------ Dataset records

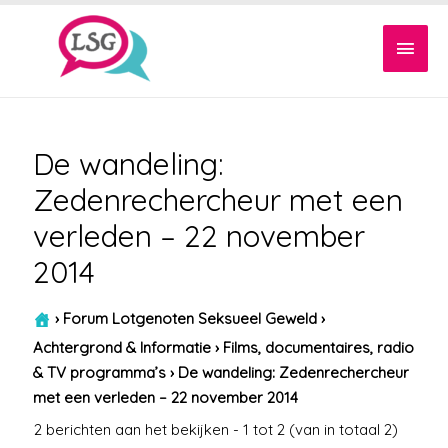
Hoof
De wandeling:
Zedenrechercheur met een
verleden – 22 november
2014
›
Forum Lotgenoten Seksueel Geweld
›
Achtergrond & Informatie
›
Films, documentaires, radio
& TV programma’s
›
De wandeling: Zedenrechercheur
met een verleden – 22 november 2014
2 berichten aan het bekijken - 1 tot 2 (van in totaal 2)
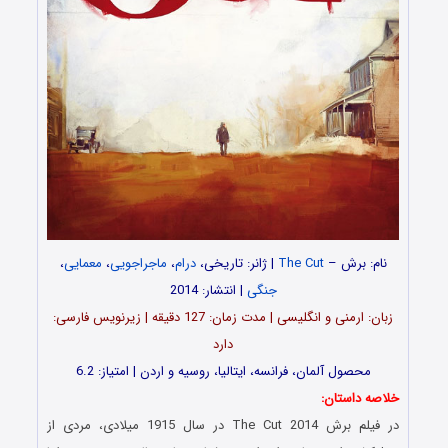
نام: برش –
The Cut
| ژانر: تاریخی،
درام
،
ماجراجویی
،
معمایی
،
جنگی
| انتشار: 2014
زبان: ارمنی و انگلیسی | مدت‌ زمان: 127 دقیقه | زیرنویس فارسی:
دارد
محصول آلمان، فرانسه، ایتالیا، روسیه و اردن | امتیاز: 6.2
خلاصه داستان:
در فیلم برش The Cut 2014 در سال 1915 میلادی، مردی از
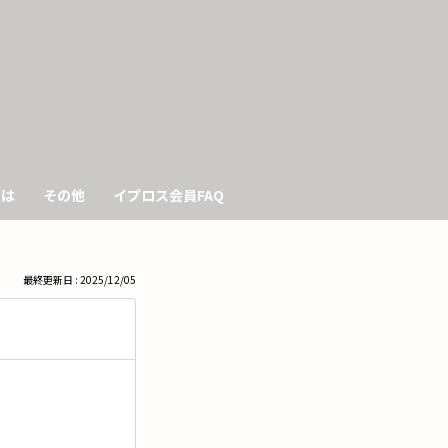
も
っ
と
見
きは
その他
イプロス会員FAQ
る
最終更新日 : 2025/12/05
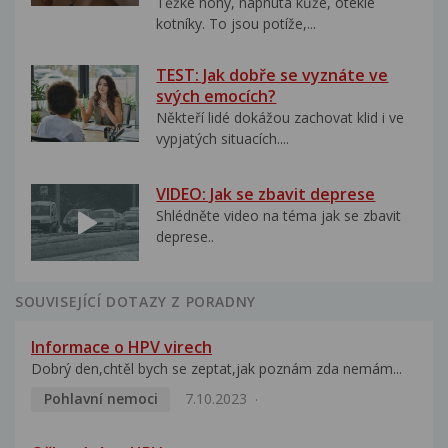
Těžké nohy, napnutá kůže, oteklé
kotníky. To jsou potíže,...
TEST: Jak dobře se vyznáte ve
svých emocích?
Někteří lidé dokážou zachovat klid i ve
vypjatých situacích....
VIDEO: Jak se zbavit deprese
Shlédněte video na téma jak se zbavit
deprese..
SOUVISEJÍCÍ DOTAZY Z PORADNY
Informace o HPV virech
Dobrý den,chtěl bych se zeptat,jak poznám zda nemám...
Pohlavní nemoci
7.10.2023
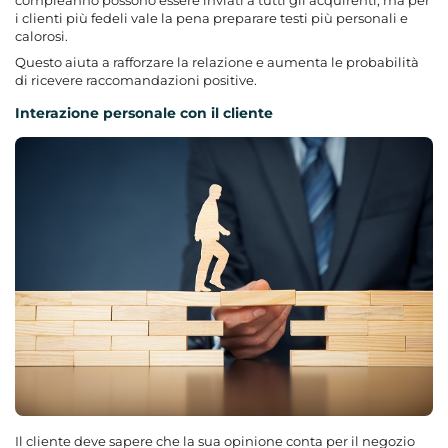
i clienti più fedeli vale la pena preparare testi più personali e
calorosi.
Questo aiuta a rafforzare la relazione e aumenta le probabilità
di ricevere raccomandazioni positive.
Interazione personale con il cliente
Il cliente deve sapere che la sua opinione conta per il negozio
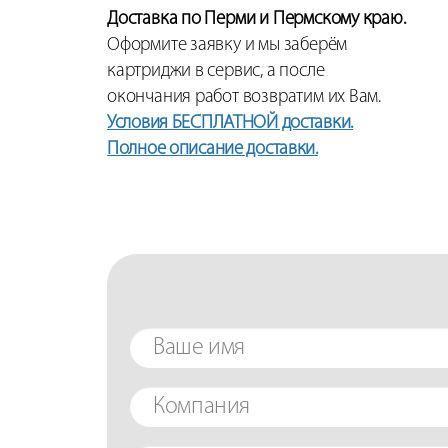
Доставка по Перми и Пермскому краю.
Оформите заявку и мы заберём
картриджи в сервис, а после
окончания работ возвратим их Вам.
Условия БЕСПЛАТНОЙ доставки.
Полное описание доставки.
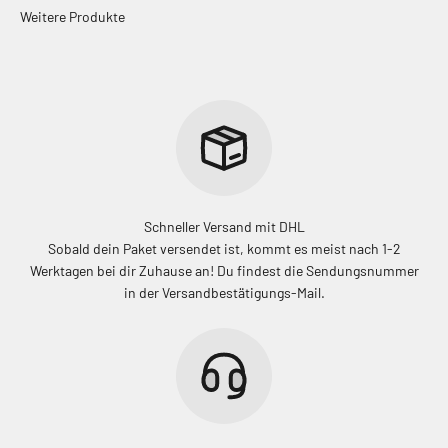
Schneller Versand mit DHL
Sobald dein Paket versendet ist, kommt es meist nach 1-2
Werktagen bei dir Zuhause an! Du findest die Sendungsnummer
in der Versandbestätigungs-Mail.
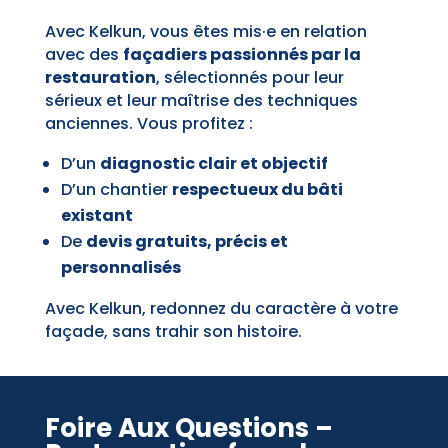
Avec Kelkun, vous êtes mis·e en relation
avec des
façadiers passionnés par la
restauration
, sélectionnés pour leur
sérieux et leur maîtrise des techniques
anciennes. Vous profitez :
D’un
diagnostic clair et objectif
D’un chantier
respectueux du bâti
existant
De
devis gratuits, précis et
personnalisés
Avec Kelkun, redonnez du caractère à votre
façade, sans trahir son histoire.
Foire Aux Questions –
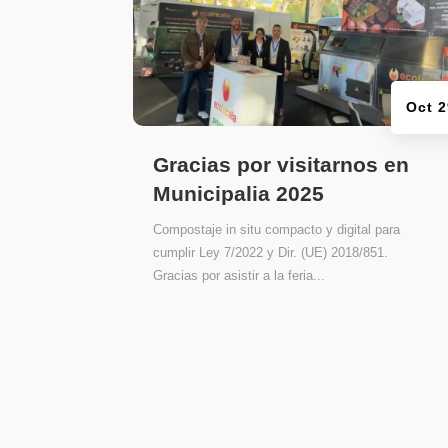
Oct 
Gracias por visitarnos en
Municipalia 2025
Compostaje in situ compacto y digital para
cumplir Ley 7/2022 y Dir. (UE) 2018/851.
Gracias por asistir a la feria...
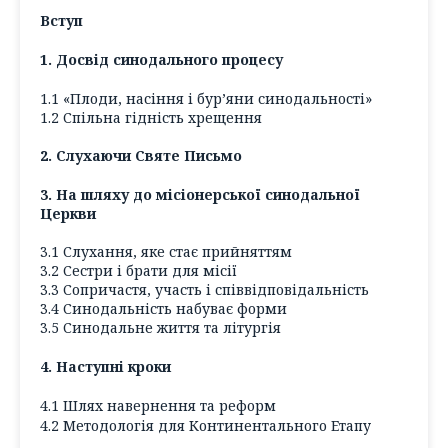
Вступ
1. Досвід синодального процесу
1.1 «Плоди, насіння і бур’яни синодальності»
1.2 Спільна гідність хрещення
2. Слухаючи Святе Письмо
3. На шляху до місіонерської синодальної
Церкви
3.1 Слухання, яке стає прийняттям
3.2 Сестри і брати для місії
3.3 Сопричастя, участь і співвідповідальність
3.4 Синодальність набуває форми
3.5 Синодальне життя та літургія
4. Наступні кроки
4.1 Шлях навернення та реформ
4.2 Методологія для Континентального Етапу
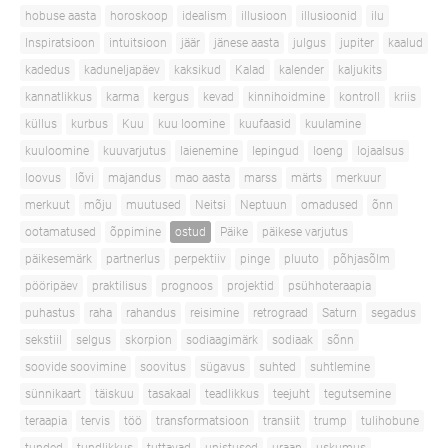
hobuse aasta
horoskoop
idealism
illusioon
illusioonid
ilu
Inspiratsioon
intuitsioon
jäär
jänese aasta
julgus
jupiter
kaalud
kadedus
kaduneljapäev
kaksikud
Kalad
kalender
kaljukits
kannatlikkus
karma
kergus
kevad
kinnihoidmine
kontroll
kriis
küllus
kurbus
Kuu
kuu loomine
kuufaasid
kuulamine
kuuloomine
kuuvarjutus
laienemine
lepingud
loeng
lojaalsus
loovus
lõvi
majandus
mao aasta
marss
märts
merkuur
merkuut
mõju
muutused
Neitsi
Neptuun
omadused
õnn
ootamatused
õppimine
ostud
Päike
päikese varjutus
päikesemärk
partnerlus
perpektiiv
pinge
pluuto
põhjasõlm
pööripäev
praktilisus
prognoos
projektid
psühhoteraapia
puhastus
raha
rahandus
reisimine
retrograad
Saturn
segadus
sekstiil
selgus
skorpion
sodiaagimärk
sodiaak
sõnn
soovide soovimine
soovitus
sügavus
suhted
suhtlemine
sünnikaart
täiskuu
tasakaal
teadlikkus
teejuht
tegutsemine
teraapia
tervis
töö
transformatsioon
transiit
trump
tulihobune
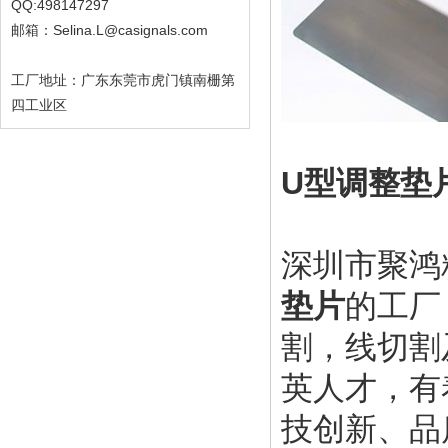
QQ:498147297
邮箱：Selina.L@casignals.com
工厂地址：广东东莞市虎门镇南栅第
四工业区
U型调整垫
深圳市聚鸿
垫片
的工厂
割，线切割
英人才，有
技创新、品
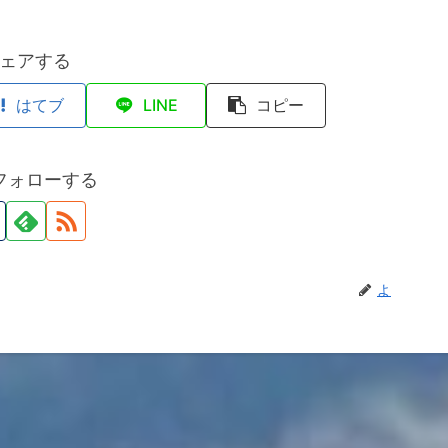
有
ェアする
はてブ
LINE
コピー
フォローする
よ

------------

— Try it —
The data is to be printed again exactly, but without its pictures.

— Result —
Hoof
De wandeling:
Zedenrechercheur met een
verleden – 22 november
2014
›
Forum Lotgenoten Seksueel Geweld
›
Achtergrond & Informatie
›
Films, documentaires, radio
& TV programma’s
›
De wandeling: Zedenrechercheur
met een verleden – 22 november 2014
2 berichten aan het bekijken - 1 tot 2 (van in totaal 2)
نام: برش –
The Cut
| ژانر: تاریخی،
درام
،
ماجراجویی
،
معمایی
،
جنگی
| انتشار: 2014
زبان: ارمنی و انگلیسی | مدت‌ زمان: 127 دقیقه | زیرنویس فارسی:
دارد
محصول آلمان، فرانسه، ایتالیا، روسیه و اردن | امتیاز: 6.2
خلاصه داستان:
در فیلم برش The Cut 2014 در سال 1915 میلادی، مردی از
も
っ
と
見
きは
その他
イプロス会員FAQ
る
最終更新日 : 2025/12/05
Těžké nohy, napnutá kůže, oteklé
kotníky. To jsou potíže,...
TEST: Jak dobře se vyznáte ve
svých emocích?
Někteří lidé dokážou zachovat klid i ve
vypjatých situacích....
VIDEO: Jak se zbavit deprese
Shlédněte video na téma jak se zbavit
deprese..
SOUVISEJÍCÍ DOTAZY Z PORADNY
Informace o HPV virech
Dobrý den,chtěl bych se zeptat,jak poznám zda nemám...
Pohlavní nemoci
7.10.2023
i clienti più fedeli vale la pena preparare testi più personali e
calorosi.
Questo aiuta a rafforzare la relazione e aumenta le probabilità
di ricevere raccomandazioni positive.
Interazione personale con il cliente
Il cliente deve sapere che la sua opinione conta per il negozio
Доставка по Перми и Пермскому краю.
Оформите заявку и мы заберём
картриджи в сервис, а после
окончания работ возвратим их Вам.
Условия БЕСПЛАТНОЙ доставки.
Полное описание доставки.
Schneller Versand mit DHL
Sobald dein Paket versendet ist, kommt es meist nach 1-2
Werktagen bei dir Zuhause an! Du findest die Sendungsnummer
in der Versandbestätigungs-Mail.
Avec Kelkun, vous êtes mis·e en relation
avec des
façadiers passionnés par la
restauration
, sélectionnés pour leur
sérieux et leur maîtrise des techniques
anciennes. Vous profitez :
D’un
diagnostic clair et objectif
D’un chantier
respectueux du bâti
existant
De
devis gratuits, précis et
personnalisés
Avec Kelkun, redonnez du caractère à votre
façade, sans trahir son histoire.
Foire Aux Questions –
Oct 
Gracias por visitarnos en
Municipalia 2025
Compostaje in situ compacto y digital para
cumplir Ley 7/2022 y Dir. (UE) 2018/851.
Gracias por asistir a la feria...
Вступ
1. Досвід синодального процесу
1.1 «Плоди, насіння і бур’яни синодальності»
1.2 Спільна гідність хрещення
2. Слухаючи Святе Письмо
3. На шляху до місіонерської синодальної
Церкви
3.1 Слухання, яке стає прийняттям
3.2 Сестри і брати для місії
3.3 Сопричастя, участь і співвідповідальність
3.4 Синодальність набуває форми
3.5 Синодальне життя та літургія
4. Наступні кроки
4.1 Шлях навернення та реформ
4.2 Методологія для Континентального Етапу
hobuse aasta
horoskoop
idealism
illusioon
illusioonid
ilu
Inspiratsioon
intuitsioon
jäär
jänese aasta
julgus
jupiter
kaalud
kadedus
kaduneljapäev
kaksikud
Kalad
kalender
kaljukits
kannatlikkus
karma
kergus
kevad
kinnihoidmine
kontroll
kriis
küllus
kurbus
Kuu
kuu loomine
kuufaasid
kuulamine
kuuloomine
kuuvarjutus
laienemine
lepingud
loeng
lojaalsus
loovus
lõvi
majandus
mao aasta
marss
märts
merkuur
merkuut
mõju
muutused
Neitsi
Neptuun
omadused
õnn
ootamatused
õppimine
ostud
Päike
päikese varjutus
päikesemärk
partnerlus
perpektiiv
pinge
pluuto
põhjasõlm
pööripäev
praktilisus
prognoos
projektid
psühhoteraapia
puhastus
raha
rahandus
reisimine
retrograad
Saturn
segadus
sekstiil
selgus
skorpion
sodiaagimärk
sodiaak
sõnn
soovide soovimine
soovitus
sügavus
suhted
suhtlemine
sünnikaart
täiskuu
tasakaal
teadlikkus
teejuht
tegutsemine
teraapia
tervis
töö
transformatsioon
transiit
trump
tulihobune
QQ:498147297
邮箱：Selina.L@casignals.com
工厂地址：广东东莞市虎门镇南栅第
四工业区
U型调整垫
深圳市聚鸿
垫片
的工厂
割，线切割
英人才，有
技创新、品
有
ェアする
はてブ
LINE
コピー
フォローする
よ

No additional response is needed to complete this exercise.